At the moment, the fear in the global economy means that owners of large amounts of Money are prepared to put it wherever they think it is relatively safe. That means that the price of Bonds in countries like the US, the UK, Japan who are able to print money to cover their debts are unsustainably high. Moreover, it is the actions of those States in printing money with which they buy their own debt, in order to pump liquidity into their economies, which also forces the Yields on those Bonds down, whilst at the same time, pushing inflation up. Once the event that is causing the fear has gone, the basis of that will disappear. The owners of Money will be able to look at investing it where it might bring in a reasonable return. Once the fear has gone, after the debt crisis explodes, businesses will once again be able to plan on investing, and be able to utilise some of those vast stores of Money – at least $15 Trillion in the US alone – waiting to be invested.The real losers in such a process will be the Money Capitalists who over the last 30 years have rule the roost, and who have drained Surplus Value away from productive capital, both directly, and through the turning of workers into debt slaves. The Money capitalists through the links they have, and the power they exercise over right-wing parties like the Tories have been able to protect themselves from that denouement. Workers should not be conned into believing their interests are served by a continuance of that. In fact, were workers to obtain control over the funds in their pension Funds, such an event that put Money Capital in its place, could be highly beneficial to workers, who would be able to pick up huge amounts of productive capital at low prices. And a fall in house prices of 90%, would go a long way to resolving the current housing problems by making houses once again affordable for first-time buyers.

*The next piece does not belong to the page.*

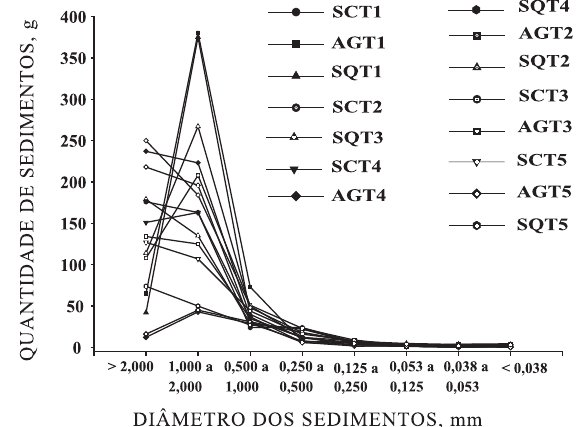
Figura 2. Distribuição dos sedimentos presentes na enxurrada, em função do diâmetro das partículas e do tratamento, durante o ciclo da soja nos testes 1 (T1), 2 (T2), 3 (T3), 4 (T4) e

In 2008, the International Co-operative Alliance put out a statement arguing that none of the Co-operative and Mutual Banks across Europe had been affected in the way the Capitalist Banks had. If huge swathes of Capitalist Money Capital was wiped out, it would open the door for a huge expansion of those Co-operative Banks. And, as I argued a year or so ago, over the collapse of the Irish Banks, rather than the Capitalist State bailing them out, the State should have just protected the deposits of savers, whilst the Banks were allowed to go bust, and their workers take them over to run as Co-ops, taking over the assets of the Bank.
Rather than being a threat to workers, properly armed with the idea of workers taking over bankrupt capitalist property and running it themselves as worker owned Co-ops, a Greek default, and the subsequent devaluing of Financial and other assets, could provide workers with a golden opportunity.